§ **REQUEST**:
Output only the stretch of the listing that starts at the line containing "In the ticket" and ends at the line containing "October 24th to December 10th, 20", reproduced exactly with both ends.
----- MATERIAL SHOWN -----
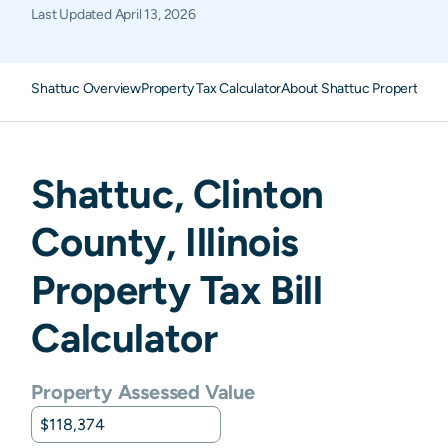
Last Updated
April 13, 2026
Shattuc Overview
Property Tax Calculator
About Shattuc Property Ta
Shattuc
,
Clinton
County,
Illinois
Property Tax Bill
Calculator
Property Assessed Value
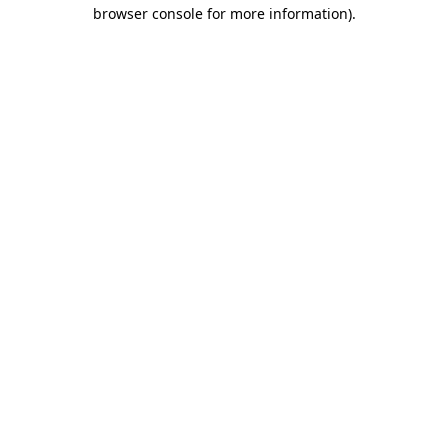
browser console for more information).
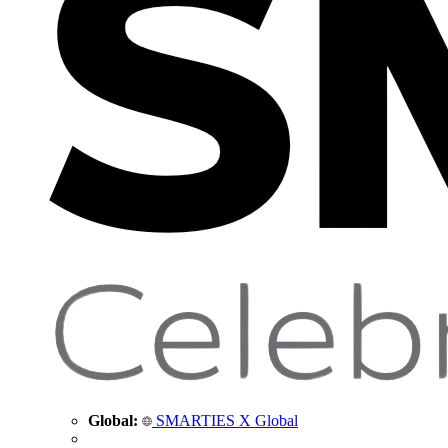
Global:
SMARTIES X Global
-----
----- MATERIAL SHOWN -----
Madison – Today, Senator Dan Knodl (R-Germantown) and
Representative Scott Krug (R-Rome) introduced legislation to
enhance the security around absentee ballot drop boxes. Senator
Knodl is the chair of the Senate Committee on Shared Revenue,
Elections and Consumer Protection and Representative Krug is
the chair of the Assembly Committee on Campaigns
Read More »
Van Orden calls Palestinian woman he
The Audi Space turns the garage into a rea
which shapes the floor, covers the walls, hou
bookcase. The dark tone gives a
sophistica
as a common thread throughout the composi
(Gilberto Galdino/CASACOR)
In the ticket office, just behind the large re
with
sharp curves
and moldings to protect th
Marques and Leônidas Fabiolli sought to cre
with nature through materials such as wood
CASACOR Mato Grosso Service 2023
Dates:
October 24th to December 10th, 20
-----
§ **ANSWER TO THE EXERCISE**:
In the ticket office, just behind the large re
with
sharp curves
and moldings to protect th
Marques and Leônidas Fabiolli sought to cre
with nature through materials such as wood
CASACOR Mato Grosso Service 2023
Dates:
October 24th to December 10th, 20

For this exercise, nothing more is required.